SAVANNAH, Ga. — The Securities and Exchange Commission on Sept. 5 filed a complaint for violations of federal securities laws against a man the agency contends aided and abetted an investment scheme in which he and others sold $15 million of fraudulent securities in hydraulic fracturing operations to more than 150 investors (Securities and Exchange Commission v. Robert William Dorrance, No. 18-209, S.D. Ga.).
PHILADELPHIA — A federal judge in Pennsylvania on Sept. 5 ruled that shareholders in a securities class action lawsuit against a pharmaceutical company and certain of its executive officers failed to sufficiently show that the defendants acted with the required state of mind when they allegedly misrepresented that the new drug application (NDA) for the company’s post-surgical pain relief drug would receive U.S. Food and Drug Administration approval (In re Innocoll Holdings Public Ltd. Co. Securities Litigation, No. 17-341, E.D. Pa., 2018 U.S. Dist. LEXIS 150707).
SAN FRANCISCO — A federal judge in California on Sept. 4 granted preliminary approval of a $480 million securities class action settlement against Wells Fargo & Co., ruling that the settlement has met all statutory requirements for initial approval (Gary Hefler, et al. v. Wells Fargo & Co., et al., No. 16-5479, N.D. Calif., 2018 U.S. Dist. LEXIS 150292).
NEW YORK — The lead plaintiff in a securities class action lawsuit against a multinational telecommunications company and certain of its current and former senior executives failed to sufficiently show that any of the individual defendants acted with the requisite scienter, were control persons of the company or were culpable participants in the company’s alleged fraud, a federal judge in New York ruled Aug. 30 in granting the individual defendants’ motion to dismiss the lead plaintiff’s federal securities law claims (In re VEON Ltd. Securities Litigation, No. 15-8672, S.D. N.Y., 2018 U.S. Dist. LEXIS 148272).

■ **EXERCISE GOAL**: Pick up the securities litigation news briefs after the last sentence shown and continue them. The records are not required for this work.

■ **PROVIDED RECORDS**:
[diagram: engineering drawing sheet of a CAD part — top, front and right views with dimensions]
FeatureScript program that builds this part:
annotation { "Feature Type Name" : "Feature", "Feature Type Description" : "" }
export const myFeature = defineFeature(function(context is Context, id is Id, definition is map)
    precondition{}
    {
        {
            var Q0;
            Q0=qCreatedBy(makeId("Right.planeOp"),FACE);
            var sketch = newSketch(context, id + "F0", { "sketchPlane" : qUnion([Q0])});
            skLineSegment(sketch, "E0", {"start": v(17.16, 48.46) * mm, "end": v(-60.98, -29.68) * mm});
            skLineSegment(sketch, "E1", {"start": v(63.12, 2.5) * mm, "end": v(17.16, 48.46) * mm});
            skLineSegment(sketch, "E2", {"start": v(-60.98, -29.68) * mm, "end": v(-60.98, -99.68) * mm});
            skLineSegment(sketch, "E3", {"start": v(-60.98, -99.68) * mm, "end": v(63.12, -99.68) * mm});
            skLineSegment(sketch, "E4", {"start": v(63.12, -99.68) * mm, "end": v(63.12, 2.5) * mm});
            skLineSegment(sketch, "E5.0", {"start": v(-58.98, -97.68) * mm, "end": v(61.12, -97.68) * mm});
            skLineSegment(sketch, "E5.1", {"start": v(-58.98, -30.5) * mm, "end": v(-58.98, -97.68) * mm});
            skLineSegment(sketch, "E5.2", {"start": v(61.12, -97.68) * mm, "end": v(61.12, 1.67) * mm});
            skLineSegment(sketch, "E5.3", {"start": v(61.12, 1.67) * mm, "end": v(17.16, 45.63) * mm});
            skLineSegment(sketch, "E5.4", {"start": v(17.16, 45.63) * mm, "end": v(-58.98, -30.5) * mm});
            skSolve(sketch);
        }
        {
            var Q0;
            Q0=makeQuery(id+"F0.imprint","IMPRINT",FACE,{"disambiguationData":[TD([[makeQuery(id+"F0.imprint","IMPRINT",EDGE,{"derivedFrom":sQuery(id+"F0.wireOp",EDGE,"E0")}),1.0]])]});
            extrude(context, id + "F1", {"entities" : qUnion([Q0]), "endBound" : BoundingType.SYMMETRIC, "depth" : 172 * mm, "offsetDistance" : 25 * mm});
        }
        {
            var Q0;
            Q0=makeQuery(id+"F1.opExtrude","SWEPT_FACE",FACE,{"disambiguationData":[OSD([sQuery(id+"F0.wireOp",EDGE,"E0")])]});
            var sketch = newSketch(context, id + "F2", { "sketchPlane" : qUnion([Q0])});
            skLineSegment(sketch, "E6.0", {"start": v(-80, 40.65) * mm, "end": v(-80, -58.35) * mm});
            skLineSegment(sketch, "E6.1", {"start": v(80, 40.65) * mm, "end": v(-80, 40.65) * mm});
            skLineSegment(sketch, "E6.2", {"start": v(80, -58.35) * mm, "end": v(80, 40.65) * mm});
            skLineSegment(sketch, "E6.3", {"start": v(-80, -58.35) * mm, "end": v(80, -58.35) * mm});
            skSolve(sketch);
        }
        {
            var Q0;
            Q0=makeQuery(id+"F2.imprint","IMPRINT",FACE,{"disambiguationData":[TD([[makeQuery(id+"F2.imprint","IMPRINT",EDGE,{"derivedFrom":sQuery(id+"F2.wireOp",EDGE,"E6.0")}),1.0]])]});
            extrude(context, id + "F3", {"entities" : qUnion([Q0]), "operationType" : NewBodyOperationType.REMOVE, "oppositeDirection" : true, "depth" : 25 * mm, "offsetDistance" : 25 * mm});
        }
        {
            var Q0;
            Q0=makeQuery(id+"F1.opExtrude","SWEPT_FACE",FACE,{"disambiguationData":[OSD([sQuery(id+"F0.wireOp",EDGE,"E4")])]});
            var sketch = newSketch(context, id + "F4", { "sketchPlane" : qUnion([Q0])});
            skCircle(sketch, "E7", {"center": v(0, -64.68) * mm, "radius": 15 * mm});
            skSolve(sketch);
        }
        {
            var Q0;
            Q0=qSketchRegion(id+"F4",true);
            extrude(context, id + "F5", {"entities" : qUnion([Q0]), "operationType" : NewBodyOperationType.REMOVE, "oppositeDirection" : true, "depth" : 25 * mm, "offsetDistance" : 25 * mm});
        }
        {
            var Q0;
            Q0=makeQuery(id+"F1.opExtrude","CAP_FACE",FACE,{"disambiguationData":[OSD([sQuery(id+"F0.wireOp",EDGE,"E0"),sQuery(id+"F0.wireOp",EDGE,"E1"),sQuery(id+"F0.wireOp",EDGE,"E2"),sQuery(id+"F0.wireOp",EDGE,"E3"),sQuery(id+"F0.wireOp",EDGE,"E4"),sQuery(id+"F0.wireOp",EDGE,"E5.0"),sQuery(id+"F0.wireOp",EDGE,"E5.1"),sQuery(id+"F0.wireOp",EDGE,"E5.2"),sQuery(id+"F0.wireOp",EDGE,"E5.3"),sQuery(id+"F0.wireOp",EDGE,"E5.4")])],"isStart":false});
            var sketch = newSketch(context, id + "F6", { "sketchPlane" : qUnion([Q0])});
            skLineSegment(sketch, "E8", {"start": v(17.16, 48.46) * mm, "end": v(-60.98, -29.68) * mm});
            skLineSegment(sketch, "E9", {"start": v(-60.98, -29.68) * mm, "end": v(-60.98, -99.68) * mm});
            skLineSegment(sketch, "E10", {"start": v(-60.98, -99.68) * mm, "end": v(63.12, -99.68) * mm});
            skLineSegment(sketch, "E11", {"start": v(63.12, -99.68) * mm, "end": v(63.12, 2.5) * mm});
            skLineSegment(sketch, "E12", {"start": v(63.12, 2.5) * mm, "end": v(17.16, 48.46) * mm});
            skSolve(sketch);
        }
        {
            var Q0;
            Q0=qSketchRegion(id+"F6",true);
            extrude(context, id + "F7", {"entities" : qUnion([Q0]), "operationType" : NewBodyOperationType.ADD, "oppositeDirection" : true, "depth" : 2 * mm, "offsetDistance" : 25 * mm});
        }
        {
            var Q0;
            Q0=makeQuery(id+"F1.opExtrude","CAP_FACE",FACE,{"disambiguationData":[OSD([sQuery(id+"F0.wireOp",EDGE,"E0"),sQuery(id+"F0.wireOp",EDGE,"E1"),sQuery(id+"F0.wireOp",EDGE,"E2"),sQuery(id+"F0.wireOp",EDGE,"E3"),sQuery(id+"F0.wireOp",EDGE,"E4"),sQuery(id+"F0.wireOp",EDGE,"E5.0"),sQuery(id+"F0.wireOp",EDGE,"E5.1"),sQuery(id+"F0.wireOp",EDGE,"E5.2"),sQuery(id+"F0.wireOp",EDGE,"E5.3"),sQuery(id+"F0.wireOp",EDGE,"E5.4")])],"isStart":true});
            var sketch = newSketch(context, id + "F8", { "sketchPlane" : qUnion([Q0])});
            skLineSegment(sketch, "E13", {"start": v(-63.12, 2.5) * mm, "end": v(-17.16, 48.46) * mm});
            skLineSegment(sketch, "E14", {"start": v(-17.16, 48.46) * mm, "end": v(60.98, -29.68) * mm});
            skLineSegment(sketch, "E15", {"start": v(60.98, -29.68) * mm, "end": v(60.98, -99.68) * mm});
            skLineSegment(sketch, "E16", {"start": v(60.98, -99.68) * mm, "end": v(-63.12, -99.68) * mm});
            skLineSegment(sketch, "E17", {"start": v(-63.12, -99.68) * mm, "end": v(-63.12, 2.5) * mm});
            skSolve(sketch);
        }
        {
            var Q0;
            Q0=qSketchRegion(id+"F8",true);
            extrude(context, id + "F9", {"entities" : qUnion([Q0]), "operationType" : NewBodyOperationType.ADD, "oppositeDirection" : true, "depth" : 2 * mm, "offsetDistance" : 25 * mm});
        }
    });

■ **SOLVED EXERCISE**:
SAN FRANCISCO — In partially reversing and remanding a federal district court’s dismissal of a securities class action lawsuit against a pharmaceutical company and certain of its senior executives, a Ninth Circuit U.S. Court of Appeals panel on Aug. 13 ruled that the district court abused its discretion in judicially noticing several documents and facts but properly took judicial notice of the date of the company’s international patent application for its obesity treatment drug that was subject of the litigation (Karim Khoja v. Orexigen Therapeutics Inc., et al., No. 16-56069, 9th Cir., 2018 U.S. App. LEXIS 22371).
NEW YORK — A federal judge in New York on Aug. 28 ruled that the lead plaintiff in a securities class action against global insurance provider MetLife Inc., certain of its current and former executive officers and directors and underwriters of its Aug. 3, 2010, public offering sufficiently pleaded scienter in making its federal securities law claims (Westland Police & Fire Retirement System v. MetLife Inc., et al., No. 12-0256, S.D. N.Y., 2018 U.S. Dist. LEXIS 148327).
WASHINGTON, D.C. — A panel majority of the District of Columbia Circuit U.S. Court of Appeals erred in finding that an investment banker violated provisions of the federal securities laws by sending two emails to prospective investors because its opinion would allow the Securities and Exchange Commission to “sidestep the standards” the U.S. Supreme Court set for “misstatement claims merely by relabeling them as fraudulent scheme claims” in Janus Capital Group, Inc. v. First Derivative Traders, the investment banker argues in an Aug. 20 petitioner’s merits brief filed in the Supreme Court (Francis V. Lorenzo v. Securities and Exchange Commission, No. 17-1077, 2018 U.S. S. Ct. Briefs LEXIS 3044).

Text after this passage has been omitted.